El cartel (4ª parte)

Si pudieras «desinventar» algo, ¿qué elegirías?

Cuando terminó de hablar su madre, se la quedó un rato mirando. Intentando entender cómo el ser humano es capaz de realizar actos que pueden cambiar la vida de otros, de destrozar su ánimo, sus ganas de vivir en pro de su felicidad. Es cierto que aquella mujer que tenía delante, no había sido la misma desde que quedó viuda. No sabía que tipo de enfermedad mental  la había podido llevar a hacer algo tan cruel, pero lo cierto y verdad es que ella tenía cinco hermanos más!! Eran dos chicos y cuatro chicas. Ella la más pequeña de todos. La benjamina. La que ya no esperas porque vas teniendo una edad en la que la falta de regla no es más que un trastorno propio de los años que transitas.

En vez de vivir en una casa llena de lío, de juegos, de risas, ella creció pensando que ser hija única era una reverendísima mierda. Su madre no la dejaba salir con sus compañeras de cole a ningún sitio. Ni siquiera, a las excursiones extraescolares de la que todo niño sale con un regalo, tras vivir una experiencia de conocimiento, de relajo en medio del caos de los estudios. Ella pasaba la jornada dentro del cole, viendo regresar a sus compañeros con, por ejemplo, una gorrita recuerdo de la visita.

Su infancia había sido como vivir en La Casa de Bernarda Alba. En silencio, oscuridad, opresión, día tras día. Tal vez por ello había olvidado a su familia. Porque todo el esfuerzo que hizo en esos años lo empleó en no caer en una depresión.

A la mayoría de edad llegó la rebeldía. Como Adela, la de la obra, comenzó a experimentar lo que era la intimidad con otras personas fuera de aquellas cuatro paredes, y, como ella, estuvo alguna vez a punto de hacer colgar su cuerpo de una viga, harta de tener a su madre siempre justo detrás. Alerta.

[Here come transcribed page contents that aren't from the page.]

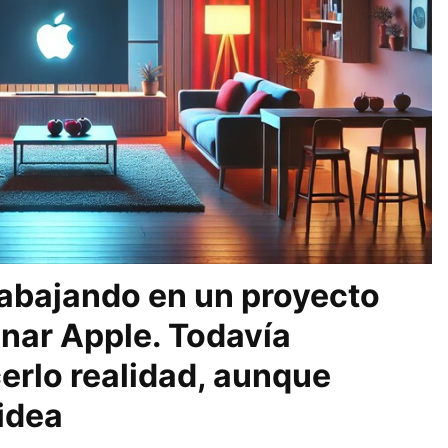
rabajando en un proyecto
nar Apple. Todavía
erlo realidad, aunque
idea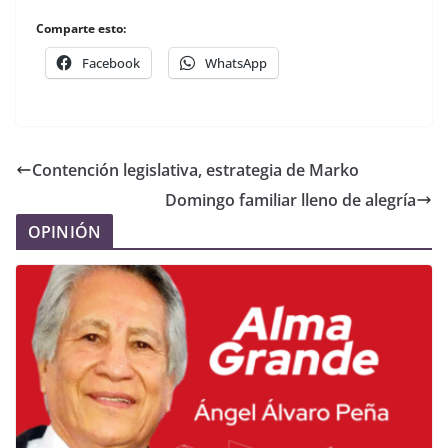
Comparte esto:
Facebook
WhatsApp
Contención legislativa, estrategia de Marko
Domingo familiar lleno de alegría
OPINIÓN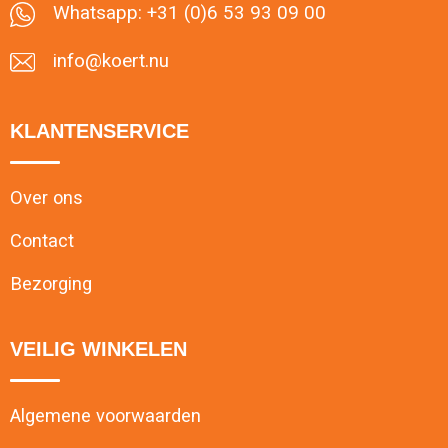
Whatsapp: +31 (0)6 53 93 09 00
info@koert.nu
KLANTENSERVICE
Over ons
Contact
Bezorging
VEILIG WINKELEN
Algemene voorwaarden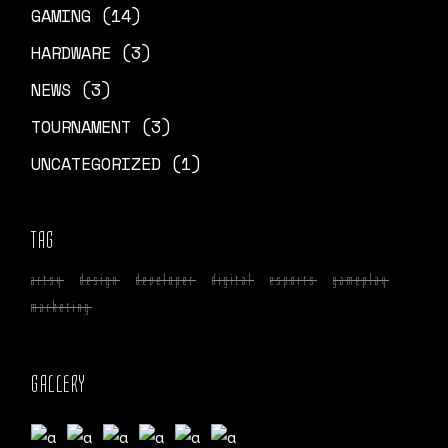
GAMING
(14)
HARDWARE
(3)
NEWS
(3)
TOURNAMENT
(3)
UNCATEGORIZED
(1)
TAG
artsy
design
developer
digital
esports
gameplay
marketing
GALLERY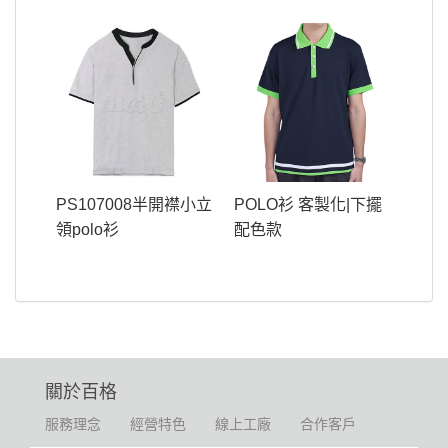
PS107008半開襟小立
POLO衫 客製化|下擺
領polo衫
配色款
關於百格
服務理念
經營特色
線上工廠
合作客戶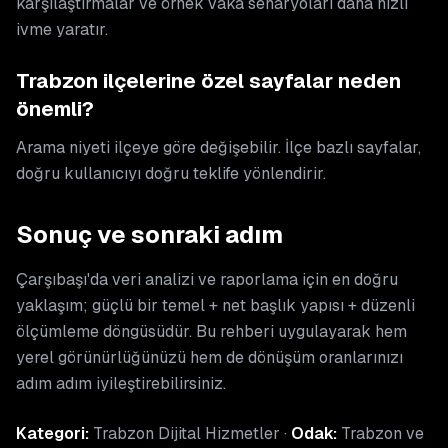
karşılaştırmalar ve örnek vaka senaryoları daha hızlı
ivme yaratır.
Trabzon ilçelerine özel sayfalar neden
önemli?
Arama niyeti ilçeye göre değişebilir. İlçe bazlı sayfalar,
doğru kullanıcıyı doğru teklife yönlendirir.
Sonuç ve sonraki adım
Çarşıbaşı'da veri analizi ve raporlama için en doğru
yaklaşım; güçlü bir temel + net başlık yapısı + düzenli
ölçümleme döngüsüdür. Bu rehberi uygulayarak hem
yerel görünürlüğünüzü hem de dönüşüm oranlarınızı
adım adım iyileştirebilirsiniz.
Kategori:
Trabzon Dijital Hizmetler ·
Odak:
Trabzon ve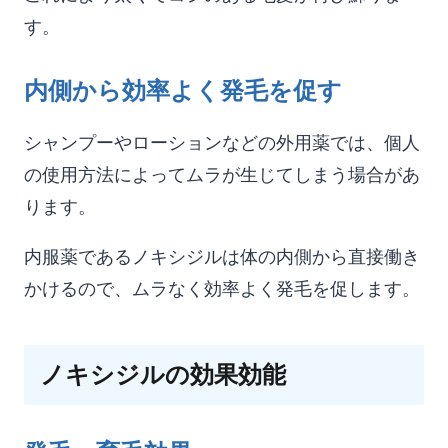
す。
内側から効率よく発毛を促す
シャンプーやローションなどの外用薬では、個人
の使用方法によってムラが生じてしまう場合があ
ります。
内服薬であるノキシジルは体の内側から直接働き
かけるので、ムラなく効率よく発毛を促します。
ノキシジルの効果効能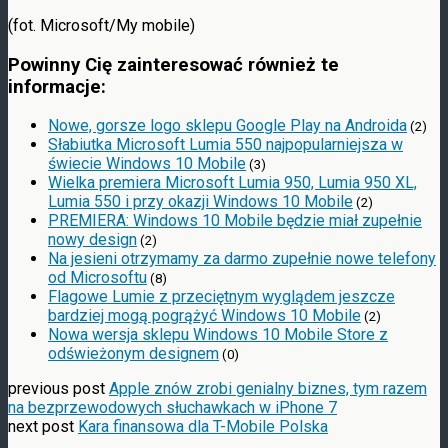
(fot. Microsoft/My mobile)
Powinny Cię zainteresować również te
informacje:
Nowe, gorsze logo sklepu Google Play na Androida
(2)
Słabiutka Microsoft Lumia 550 najpopularniejsza w
świecie Windows 10 Mobile
(3)
Wielka premiera Microsoft Lumia 950, Lumia 950 XL,
Lumia 550 i przy okazji Windows 10 Mobile
(2)
PREMIERA: Windows 10 Mobile będzie miał zupełnie
nowy design
(2)
Na jesieni otrzymamy za darmo zupełnie nowe telefony
od Microsoftu
(8)
Flagowe Lumie z przeciętnym wyglądem jeszcze
bardziej mogą pogrążyć Windows 10 Mobile
(2)
Nowa wersja sklepu Windows 10 Mobile Store z
odświeżonym designem
(0)
previous post
Apple znów zrobi genialny biznes, tym razem
na bezprzewodowych słuchawkach w iPhone 7
next post
Kara finansowa dla T-Mobile Polska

Hasta que un buen día conoció al que hoy era su marido, y la rebeldía se convirtió y dio paso a un mantenerse firme en la decisión de salir con él y, más tarde, casarse. Reconocía ella que en esa decisión había tenido mucho que ver las ganas de escapar, de ser dueña y señora de su vida entera. Había sido feliz hasta ese momento? Si. Sin dudas. Decidieron ser padres, y la vida le dio a dos hijos varones, que habían dado al hogar, lío, juegos, risas…todo lo que ella se había perdido.

Entonces sintió una pena infinita. Todo lo sucedido tenía que ver con que, una señora, con poca salud, llevada por un criterio erróneo se cruzó en su vida para cambiarla para siempre. Ahora tenía que lidiar con la idea de que, cuando se hiciera pública su aparición, seguramente pagaría por lo que había hecho, tal vez con unos años de ingreso en un centro de salud mental. Y sintió una pena infinita. Su último pensamiento antes de hablar fue: «No es justo que nadie pase por una enfermedad, cualquiera que esta sea, como tampoco lo es el que te metan en un sanatorio, sobre todo como los de este país, que, si no son privados, son una  porquería.Tal vez la ingresaran en prisión y allí recibiera tratamiento. Sabía por una amiga que, las prisiones están llenas de excelentes psiquiatras y enfermeras. Se lo comentó una vez porque hubo un caso muy famoso en el que un pobre desgraciado había cometido un delito para volver a ser tratado adecuadamente. Era feliz cuando estaba entre rejas. Tal vez su madre tuviera suerte con la justicia!»

Cogió impulso y empezó a hablar, haciendo que su madre se sobresaltara. Desde luego, después de aquella conversación, ninguna de las dos sería la misma. Nunca más sus vidas serían iguales.